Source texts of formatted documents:

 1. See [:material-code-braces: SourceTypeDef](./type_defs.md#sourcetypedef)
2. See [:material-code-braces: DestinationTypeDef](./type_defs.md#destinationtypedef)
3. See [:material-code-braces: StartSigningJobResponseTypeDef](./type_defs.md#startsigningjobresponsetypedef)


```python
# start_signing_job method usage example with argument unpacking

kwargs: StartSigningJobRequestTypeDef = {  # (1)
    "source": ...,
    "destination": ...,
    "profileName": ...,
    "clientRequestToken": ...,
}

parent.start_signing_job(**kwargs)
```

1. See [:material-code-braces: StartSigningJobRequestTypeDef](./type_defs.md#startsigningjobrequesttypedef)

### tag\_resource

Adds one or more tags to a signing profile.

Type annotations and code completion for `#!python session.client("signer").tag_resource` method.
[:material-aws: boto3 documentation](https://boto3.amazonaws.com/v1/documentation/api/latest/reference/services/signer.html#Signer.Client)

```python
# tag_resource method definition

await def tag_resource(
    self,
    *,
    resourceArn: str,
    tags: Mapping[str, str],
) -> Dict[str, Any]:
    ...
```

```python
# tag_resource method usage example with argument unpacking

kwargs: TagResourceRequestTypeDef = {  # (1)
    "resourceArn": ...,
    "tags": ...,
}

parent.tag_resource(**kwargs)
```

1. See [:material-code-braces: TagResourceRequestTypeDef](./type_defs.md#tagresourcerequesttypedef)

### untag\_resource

[WHAT THE TASK REQUIRES] Copy down each line in the entries that has the word "with".

[REPLY TO THE EXERCISE]
# start_signing_job method usage example with argument unpacking
# tag_resource method usage example with argument unpacking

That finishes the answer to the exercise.